Ivano Russo
Ivano Russo, direttore generale Confetra

di Antonio Averaimo

Il testo unico sul Pubblico impiego è chiarissimo: il dipendente pubblico che abbia esercitato poteri autoritativi o negoziali verso soggetti privati non può intrattenere con essi rapporti professionali nei tre anni successivi alla cessazione dell’incarico pubblico. È proprio per questa ragione che un anno fa suscitò clamore l’entrata di Luigi Merlo, ex presidente dell’Autorità portuale di Genova ed ex consulente del ministro delle Infrastrutture Graziano Delrio, nel management di Msc, colosso mondiale della navigazione fondato dal napoletano Gianluigi Aponte.

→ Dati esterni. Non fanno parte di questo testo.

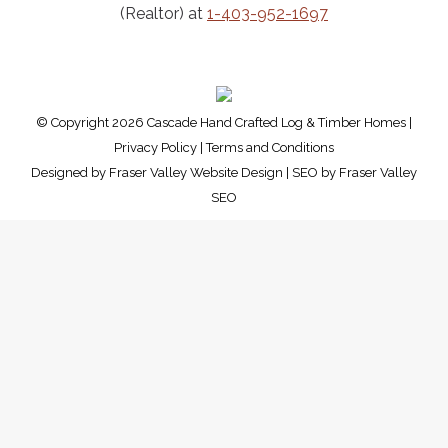
(Realtor) at
1-403-952-1697
© Copyright 2026 Cascade Hand Crafted Log & Timber Homes |
Privacy Policy
|
Terms and Conditions
Designed by
Fraser Valley Website Design
| SEO by
Fraser Valley
SEO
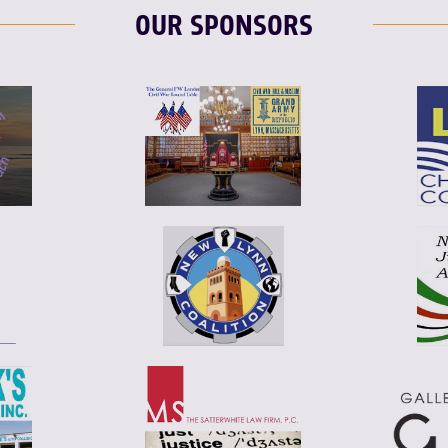
OUR SPONSORS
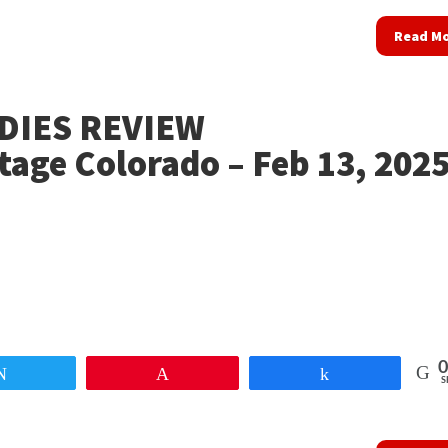
Read M
DIES REVIEW
tage Colorado – Feb 13, 202
0
Tweet
Pin
Share
S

L’ex presidente del porto di Genova, Luigi Merlo

La sua nomina andrebbe dunque contro la legge. Lo scorso ottobre l’Anac accese un faro sulla questione. Oggi l’Autorità nazionale anticorruzione guidata dal magistrato Raffaele Cantone tira le somme e, attraverso una delibera, censura la posizione di Merlo all’interno di Msc. L’Anac spiega le ragioni della propria decisione all’interno della delibera Con Msc «vi sono stati diversi e consistenti rapporti sia di natura autorizzativa sia concessoria». Merlo, «in qualità di presidente dell’ente (l’Autorità portuale di Genova, ndr) ha personalmente sottoscritto numerosi di tali atti».

Il patron di Msc, Gianluigi Aponte

Ora l’autorità anticorruzione passerà a segnalare tutto a Governo e Parlamento. Una decisione, quella dell’Anac, che potrebbe portare, sempre stando al dettato del testo unico sul Pubblico impiego, addirittura al divieto per Msc di contrattare con la Pubblica amministrazione per tre anni. Attraverso una nota, l’azienda ha contestato apertamente la delibera.

Il presidente Anac, Raffaele Cantone

«Si sottolinea – si legge – di non condividere in alcun modo le conclusioni e di contestare fermamente i presupposti erronei sui quali tale provvedimento si basa». Nella nota, Msc fa presente di non escludere il ricorso al Tar. Anche Merlo ha manifestato il suo disappunto. «Prima di assumere l’incarico presso Msc – ha dichiarato – avevo chiesto un parere legale e avevo interpellato il ministero dei Trasporti. Fino al 2016 (Merlo ha lasciato la presidenza dell’Autoritità portuale di Genova nel 2015, ndr) i contratti di dipendenti e presidenti delle autorità portuali venivano considerati privati».

Graziano Delrio

Quello di Merlo non è l’unico caso di passaggio dal mondo pubblico a quello della navigazione che ha fatto discutere. Proprio nei giorni scorsi Confetra, la federazione delle associazioni operanti nella logistica che fa capo a Confindustria, ha conferito l’incarico di direttore a Ivano Russo, anch’egli consulente del ministro Delrio al ministero delle Infrastrutture proprio in materia di logistica. Toccherà anche a lui la stessa sorte di Merlo?